Monday, Feb. 25, 1946

Lost Secrets

In last Friday's cold, grey dawn, two tall and dead-serious Royal Canadian Mounted Policemen knocked on the door of an Ottawa apartment. When the door opened, they walked in. Shortly they walked out again--with the sleepy occupant in tow.

At the same hour, the same thing happened elsewhere in the capital. Not all the raids went off as planned. At a third-floor apartment on Ottawa's Elgin Street, four Mounties almost failed to get their man. When they entered, they were thumped by the awakened tenant, who thought he was being robbed. The man they really wanted was asleep next door. There were raids elsewhere in Canada too--reportedly in Toronto, Montreal, Edmonton. By week's end at least a score of men were "detained." One Canadian was reportedly picked up in London.

These were not ordinary arrests. They were part of one of the most shocking spy stories in Dominion history. Prime Minister William Lyon Mackenzie King told part of the sobering truth in an unprecedented, 320-word statement: "Information of undoubted authenticity has reached the Canadian Government which establishes that there have been disclosures of secret and confidential information to ... a foreign mission in Ottawa. . . . The persons involved include some now employed or who have been employed in a number of [Government departments]." The rest of the truth was harder to pin down.

The foreign power involved was Russia. What Russia wanted was the secret of atomic energy, held jointly by the U.S., Canada and Britain. More particularly she wanted primary scientific data which would enable her own scientists to build a pilot plant for the manufacture of fissionable material--a plant such as Canada owns and operates at Chalk River, Ont. To get such information, Soviet agents had been cultivating susceptible Canadians--some in positions of trust in the Government, some employed in the National Research Council, Canadian custodian of atomic-energy secrets. Little or no money changed hands. The traitorous Canadians had, it was quite clear, collaborated with Russia chiefly for political reasons: they were sympathetic toward Communism.

Canada (and the U.S. and Britain) had learned about the plot months ago, presumably from some tattler involved in it. The Mounties had not moved immediately, for several reasons. For one thing, evidence had to be complete. Furthermore, delay enlarged the catch. Most important, perhaps, were diplomatic considerations that smelled strongly of appeasement: premature disclosure of the plot might have meant a rupture with the Soviet Union just as UNO was gathering for its first meeting.
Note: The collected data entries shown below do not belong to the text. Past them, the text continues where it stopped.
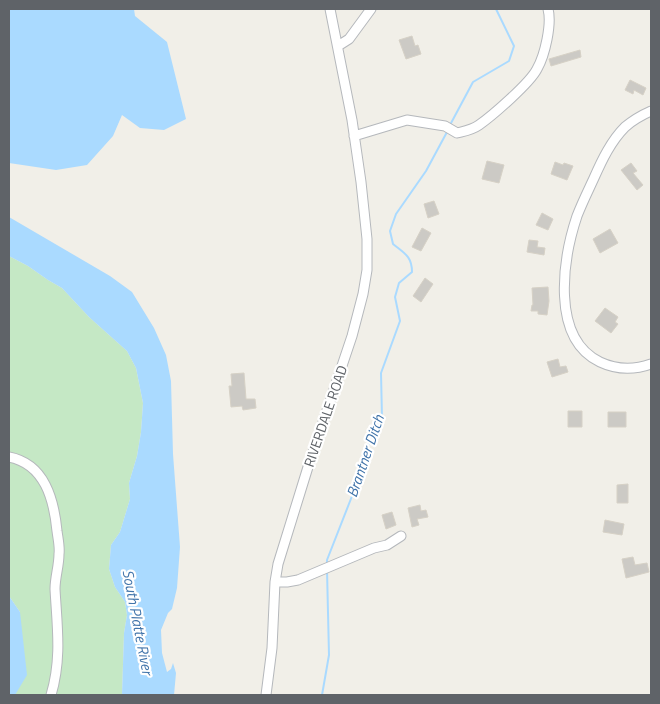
<svg xmlns="http://www.w3.org/2000/svg" width="660" height="704" font-family="'Titillium Web',sans-serif">
<style>
.green{fill:#c5e8c5}
.water{fill:#aadaff}
.lines{fill:none;stroke-linecap:round;stroke-linejoin:round}
.stream{stroke:#aadaff;stroke-width:2}
.building{fill:#cccac5;stroke:#d6d1c6}
.minor-casing{stroke:#b5b8bc;stroke-width:11}
.minor{stroke:#fff;stroke-width:9}
.labels{text-anchor:middle;dominant-baseline:central;stroke-width:4.5;stroke-linejoin:round;paint-order:stroke}
.street-label{font-size:14px;fill:#5f6368;stroke:#fff}
.water-label{font-size:15px;font-style:italic;fill:#4174aa;stroke:#fff}
</style>
<rect width="100%" height="100%" fill="#f1efe8"/>
<!-- green -->
<path class="green" d="M 9,256 L 28,266 L 48,280 L 62,288 L 89,317 L 127,351 L 136,368 L 143,403 L 141,432 L 137,456 L 129,483 L 130,499 L 120,532 L 111,545 L 109,569 L 115,587 L 125,602 L 127,615 L 124,633 L 122,695 L 13,695 L 15,695 L 20,612 L 9,596 Z"/>
<!-- water -->
<path class="water" d="M 9,9 L 134,9 L 135,16 L 167,42 L 186,119 L 164,130 L 140,128 L 122,115 L 113,136 L 87,165 L 56,170 L 9,163 Z
M 9,217 L 110,276 L 132,292 L 154,328 L 166,355 L 171,381 L 173,454 L 180,547 L 177,588 L 172,609 L 168,613 L 161,630 L 162,653 L 167,672 L 171,669 L 173,663 L 176,673 L 174,695 L 122,695 L 124,633 L 127,615 L 125,602 L 115,587 L 109,569 L 111,545 L 120,532 L 130,499 L 129,483 L 137,456 L 141,432 L 143,403 L 136,368 L 127,351 L 89,317 L 62,288 L 48,280 L 28,266 L 9,256 Z
M 9,596 L 20,612 L 27,675 L 15,695 L 9,695 Z"/>
<g class="lines">
<!-- stream -->
<path class="stream" d="M 450,125 L 473,82 L 509,61 L 514,46 L 496,9
M 327,566 L 327,560 L 354,491 L 363,455 L 382,418 L 381,373 L 400,321 L 395,297 L 399,283 L 412,272 C 412,256 404,253 393,244 L 390,231 L 396,214 L 426,171 L 447,132
M 322,695 L 329,655 L 327,570"/>
</g>
<!-- building -->
<path class="building" d="M 412,36 L 415,46 L 418,45 L 421,54 L 406,59 L 399,40 Z
M 580,50 L 581,57 L 551,66 L 549,59 Z
M 630,80 L 646,88 L 643,95 L 634,90 L 633,94 L 625,90 Z
M 487,161 L 504,165 L 499,183 L 482,179 Z
M 555,162 L 563,165 L 564,163 L 573,166 L 567,180 L 551,174 Z
M 631,163 L 637,171 L 633,173 L 643,185 L 637,190 L 621,170 Z
M 434,201 L 439,214 L 428,218 L 424,204 Z
M 542,213 L 553,219 L 548,230 L 536,225 Z
M 422,228 L 431,233 L 421,251 L 412,247 Z
M 610,229 L 618,243 L 600,253 L 593,239 Z
M 529,240 L 538,241 L 537,247 L 545,248 L 544,255 L 527,252 Z
M 425,278 L 433,284 L 421,302 L 413,296 Z
M 548,287 L 549,301 L 547,315 L 538,314 L 538,311 L 531,311 L 532,305 L 533,305 L 532,288 Z
M 605,308 L 618,317 L 615,322 L 618,324 L 611,333 L 595,321 Z
M 558,359 L 560,367 L 566,366 L 568,372 L 552,377 L 547,362 Z
M 244,373 L 246,399 L 255,399 L 256,408 L 243,410 L 242,406 L 231,407 L 229,386 L 232,386 L 231,374 Z
M 568,411 L 582,411 L 582,427 L 568,427 Z
M 608,412 L 626,412 L 626,427 L 608,427 Z
M 628,484 L 628,503 L 617,503 L 617,485 Z
M 420,505 L 421,511 L 426,510 L 428,517 L 417,519 L 419,525 L 412,527 L 408,508 Z
M 392,512 L 396,525 L 386,529 L 382,515 Z
M 605,520 L 624,524 L 622,535 L 603,532 Z
M 633,557 L 635,565 L 647,563 L 649,572 L 626,578 L 622,559 Z"/>
<g class="lines">
<defs>
<path id="minor" d="M 338,46 L 349,39 L 371,9
M 651,111 C 642,115 633,120 625,127 C 611,141 602,160 594,178 C 588,191 582,203 577,216 C 563,258 550,338 600,362 C 617,370 634,370 651,364
M 354,136 L 407,120 L 445,126 L 457,133 C 465,131 472,130 479,125 C 492,116 530,83 537,69 C 545,55 552,24 548,9
M 9,457 C 45,464 54,500 57,531 C 58,539 60,547 59,554 C 59,566 55,577 55,589 C 57,626 62,658 51,695
M 275,582 L 287,582 L 298,580 L 374,548 L 387,545 L 401,536
M 266,695 L 272,648 L 275,582 L 278,564 L 308,467 L 352,336 L 363,294 L 367,270 L 367,239 L 361,182 L 352,120 L 330,9"/>
</defs>
<!-- minor casing -->
<use href="#minor" class="minor-casing"/>
<!-- minor -->
<use href="#minor" class="minor"/>
</g>
<g class="labels">
<!-- street labels -->
<g class="street-label">
<text transform="translate(325 416) rotate(-71)">RIVERDALE ROAD</text>
</g>
<!-- water labels -->
<g class="water-label">
<text transform="translate(365 456) rotate(-71)">Brantner Ditch</text>
<text transform="translate(138 622) rotate(79)">South Platte River</text>
</g>
</g>
<!-- border -->
<rect width="660" height="704" fill="none" stroke="#5f6368" stroke-width="20"/>
</svg>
Canadians would not long be alone in their shame. Canada is a conservative country, with a very small Communist movement. It took no imagination to visualize what kind of a Soviet network was operating in much larger nations, like the U.S. and Britain. One source, in Washington, said that the FBI could crack down at any moment on 1,500 irresponsible secret-peddlers in the U.S. Such a crackdown was probably not far away.